Note that a button can directly power a lamp if it is directly beside it, therefore

....
.BL.
....

is considered to be a working circuit.

Input Specification

The first line of input will contain an integer ~N~ ~(1 \le N \le 50)~, denoting the number of circuits that Jonathan Sumabat wants you to look at.
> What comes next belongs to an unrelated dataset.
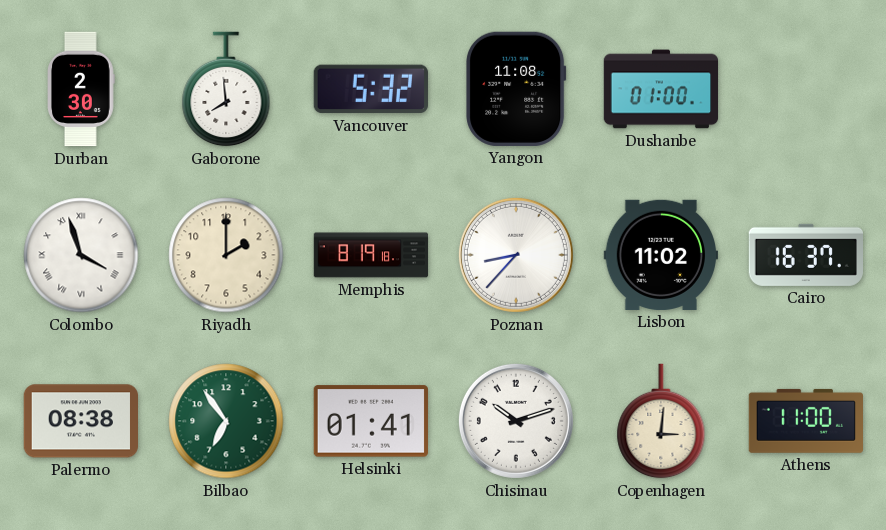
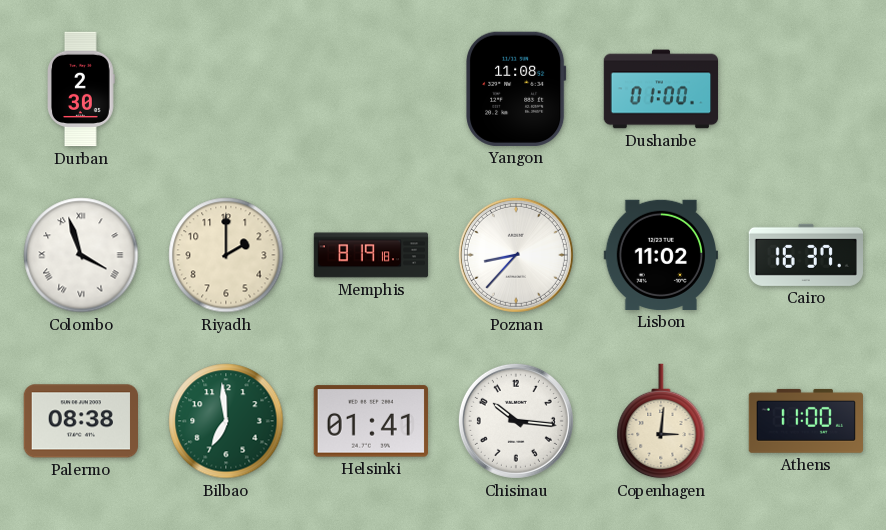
Gaborone: 7:59 -> none
Vancouver: 5:32 -> none
Bilbao: 6:54 -> 6:59
Chisinau: 10:12 -> 10:16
Each circuit consists of two space-separated integers, ~W~ and ~L~ ~(2 \le W, L \le 50)~, where ~W~ represents the width of the grid, and ~L~ represents the length. These integers are followed by a ~W~ by ~L~ grid consisting of exactly one button (B), one lamp (L), and a whole lot of Redstone Dust (#) and emptiness (.). Every single test case will be separated by a newline.

Output Specification

For each case, output on a new line whether Jonathan Sumabat's circuit will function. If the lamp is successfully turned on, output YES. If no, output NO.

Sample Input

4
6 8
B.....
######
.....#
....##
...##.
..##..
.##...
#####L

6 4
......
.B....
....L.
......

2 3
B.
#.
L.

5 3
.L..#
.##..
#..B.

Sample Output

YES
NO
YES
NO

Explanation

In the first circuit, the Z-shaped Redstone path connects the button (at the top left of the grid) and the lamp (at the bottom right of the grid), completing the circuit.

In the second circuit, there is no Redstone Dust connecting the button and the lamp, and since they are not directly adjacent to one another, the lamp will not turn on.

In the third circuit, there is one unit of Redstone Dust connecting the button and the lamp, completing the circuit.

In the last circuit, the Redstone Dust path connected to the lamp is not connected to the button, as Redstone Dust must be directly adjacent (and not horizonatal) to the button/lamp to transmit signal. Therefore, the lamp will not turn on.